Excerpted passage >>
════════════════════

Monday, June 4, 2012

Another Century: The Starlog Project, Starlog 200, March 1994


Even though publishing 200 editions of a magazine is a huge achievement, it just doesn’t have the same celebratory sense of accomplishment as publishing the first 100. It’s not rational, really; magazine publishing has always been a risky business, so the longer you can keep going, the bigger the achievement.

Nonetheless, Starlog probably didn’t help itself with this special 100-page issue by basically repeating the formula of issue 100: The core of the magazine is made up of short profiles of the “200 most important people” in science fiction and fantasy. Not a bad idea, but after issue 100, not an original one, either. (It's a formula the magazine would repeat in issue #300.) The 200 referenced in that name actually refers to brief recaps of those first 100 people, then longer (though still short) profiles of VIPs 101-200.

Starlog #200
100 pages (including covers)
Cover price: $6.95

So what happened in the years since the company published Starlog 100? Quite a lot, really. The United States went from having basically three commercial broadcast networks plus public television and a smattering of cable to having four commercial networks plus public, lots of cable (including a science-fiction channel all to itself), burgeoning numbers of independent stations, and an expanding international market. All of that means there was greater demand for content, or, in the words of Hollywood money people, “product.” As a result, Starlog and other SF mags had a lot more genre programs (and movies) to write about.

Starlog itself had changed quite a bit over those 100 issues, though not as much as it had from issue 1 through 100. By March 1994, Starlog was still the core of a multi-title magazine publishing company, but many of those sister titles had changed. The page count of Starlog was higher, the cover price higher, the paper quality better, and many of the names on the masthead different – most significantly, arguably, was the departure from the company of co-founder Kerry O’Quinn, who had sold his share of the business and taken on a consultant's role.

════════════════════

Supplied material >>
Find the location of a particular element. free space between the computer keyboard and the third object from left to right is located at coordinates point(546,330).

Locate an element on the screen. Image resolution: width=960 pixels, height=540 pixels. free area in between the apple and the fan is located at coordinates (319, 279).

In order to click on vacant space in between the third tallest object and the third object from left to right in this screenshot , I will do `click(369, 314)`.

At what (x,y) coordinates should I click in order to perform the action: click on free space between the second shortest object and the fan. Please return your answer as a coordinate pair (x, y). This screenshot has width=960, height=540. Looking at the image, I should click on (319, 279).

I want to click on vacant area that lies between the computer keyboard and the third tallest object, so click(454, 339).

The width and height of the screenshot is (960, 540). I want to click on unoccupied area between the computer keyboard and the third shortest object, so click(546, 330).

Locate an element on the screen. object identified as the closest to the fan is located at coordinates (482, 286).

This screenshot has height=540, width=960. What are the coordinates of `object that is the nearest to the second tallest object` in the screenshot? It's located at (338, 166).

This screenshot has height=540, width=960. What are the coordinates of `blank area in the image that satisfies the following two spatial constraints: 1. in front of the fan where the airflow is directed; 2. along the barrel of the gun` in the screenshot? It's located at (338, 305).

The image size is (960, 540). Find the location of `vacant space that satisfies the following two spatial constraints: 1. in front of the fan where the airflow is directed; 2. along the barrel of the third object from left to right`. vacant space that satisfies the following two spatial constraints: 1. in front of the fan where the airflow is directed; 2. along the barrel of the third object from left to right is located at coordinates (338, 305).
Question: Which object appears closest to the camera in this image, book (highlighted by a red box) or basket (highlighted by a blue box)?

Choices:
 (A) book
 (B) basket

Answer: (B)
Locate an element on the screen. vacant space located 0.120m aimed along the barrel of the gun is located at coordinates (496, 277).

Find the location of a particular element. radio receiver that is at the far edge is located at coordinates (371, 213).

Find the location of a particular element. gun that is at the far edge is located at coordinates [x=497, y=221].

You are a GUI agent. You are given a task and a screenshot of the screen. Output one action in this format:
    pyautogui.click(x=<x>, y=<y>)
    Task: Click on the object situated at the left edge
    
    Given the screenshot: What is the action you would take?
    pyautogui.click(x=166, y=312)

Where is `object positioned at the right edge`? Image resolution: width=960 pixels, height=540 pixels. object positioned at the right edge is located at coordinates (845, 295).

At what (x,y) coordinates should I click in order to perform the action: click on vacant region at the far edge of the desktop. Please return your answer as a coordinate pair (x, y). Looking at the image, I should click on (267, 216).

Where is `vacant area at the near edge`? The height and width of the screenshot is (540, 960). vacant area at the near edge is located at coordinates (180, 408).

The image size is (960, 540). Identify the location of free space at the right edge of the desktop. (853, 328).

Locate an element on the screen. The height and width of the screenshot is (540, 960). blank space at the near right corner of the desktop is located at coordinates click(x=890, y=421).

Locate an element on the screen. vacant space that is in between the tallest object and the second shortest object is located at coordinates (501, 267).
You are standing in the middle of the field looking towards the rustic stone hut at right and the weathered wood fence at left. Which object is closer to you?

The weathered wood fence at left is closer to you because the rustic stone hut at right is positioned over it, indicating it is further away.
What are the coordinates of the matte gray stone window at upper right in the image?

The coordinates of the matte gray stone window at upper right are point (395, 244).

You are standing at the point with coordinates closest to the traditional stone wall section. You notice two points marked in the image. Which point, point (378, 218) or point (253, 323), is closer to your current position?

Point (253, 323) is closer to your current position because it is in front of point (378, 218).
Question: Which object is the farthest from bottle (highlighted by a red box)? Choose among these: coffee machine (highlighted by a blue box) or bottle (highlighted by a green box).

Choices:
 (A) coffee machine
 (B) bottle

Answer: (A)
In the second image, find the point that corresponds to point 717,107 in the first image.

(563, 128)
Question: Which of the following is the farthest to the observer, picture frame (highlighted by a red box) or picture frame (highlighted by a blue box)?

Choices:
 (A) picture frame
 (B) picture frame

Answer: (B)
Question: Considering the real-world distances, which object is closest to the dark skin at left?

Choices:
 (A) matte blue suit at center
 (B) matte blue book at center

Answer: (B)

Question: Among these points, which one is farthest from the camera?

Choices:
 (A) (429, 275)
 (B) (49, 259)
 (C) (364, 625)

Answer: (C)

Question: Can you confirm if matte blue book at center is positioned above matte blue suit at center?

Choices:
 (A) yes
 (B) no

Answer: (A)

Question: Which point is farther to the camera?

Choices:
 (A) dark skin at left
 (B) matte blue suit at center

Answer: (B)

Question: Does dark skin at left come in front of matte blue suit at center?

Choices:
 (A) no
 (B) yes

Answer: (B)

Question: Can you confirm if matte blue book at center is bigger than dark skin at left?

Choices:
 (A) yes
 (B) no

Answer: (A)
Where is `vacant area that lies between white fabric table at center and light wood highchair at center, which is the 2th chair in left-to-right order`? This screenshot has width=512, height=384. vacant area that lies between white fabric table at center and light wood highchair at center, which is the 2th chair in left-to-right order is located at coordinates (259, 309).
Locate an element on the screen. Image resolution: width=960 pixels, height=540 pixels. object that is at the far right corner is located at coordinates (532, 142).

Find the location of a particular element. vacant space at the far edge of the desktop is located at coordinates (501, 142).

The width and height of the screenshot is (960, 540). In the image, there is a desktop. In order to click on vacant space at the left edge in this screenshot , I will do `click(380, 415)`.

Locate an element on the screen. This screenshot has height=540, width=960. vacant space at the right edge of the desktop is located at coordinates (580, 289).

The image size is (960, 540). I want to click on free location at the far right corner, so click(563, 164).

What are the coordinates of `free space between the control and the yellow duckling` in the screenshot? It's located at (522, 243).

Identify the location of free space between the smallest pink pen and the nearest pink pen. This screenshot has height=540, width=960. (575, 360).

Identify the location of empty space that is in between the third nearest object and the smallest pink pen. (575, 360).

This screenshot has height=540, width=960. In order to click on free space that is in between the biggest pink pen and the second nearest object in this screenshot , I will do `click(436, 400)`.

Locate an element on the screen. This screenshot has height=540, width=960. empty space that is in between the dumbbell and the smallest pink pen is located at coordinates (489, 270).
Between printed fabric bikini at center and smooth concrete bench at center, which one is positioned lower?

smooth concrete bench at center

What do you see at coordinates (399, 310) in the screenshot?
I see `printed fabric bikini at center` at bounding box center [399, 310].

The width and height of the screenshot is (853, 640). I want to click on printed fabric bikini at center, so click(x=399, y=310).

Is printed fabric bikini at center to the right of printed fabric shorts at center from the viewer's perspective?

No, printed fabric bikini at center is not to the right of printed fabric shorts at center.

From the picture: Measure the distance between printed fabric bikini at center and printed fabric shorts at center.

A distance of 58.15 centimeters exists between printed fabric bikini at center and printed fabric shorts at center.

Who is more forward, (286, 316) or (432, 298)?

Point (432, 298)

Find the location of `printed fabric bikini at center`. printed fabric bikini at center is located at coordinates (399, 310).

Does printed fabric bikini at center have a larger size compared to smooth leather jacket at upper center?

════════════════════

Problem >> From the article on Starlog 200, extract the passage starting at "Nonetheless, Starlog probably" and ending at "of VIPs 101-200.", reproducing it word for word.

Task response >>
Nonetheless, Starlog probably didn’t help itself with this special 100-page issue by basically repeating the formula of issue 100: The core of the magazine is made up of short profiles of the “200 most important people” in science fiction and fantasy. Not a bad idea, but after issue 100, not an original one, either. (It's a formula the magazine would repeat in issue #300.) The 200 referenced in that name actually refers to brief recaps of those first 100 people, then longer (though still short) profiles of VIPs 101-200.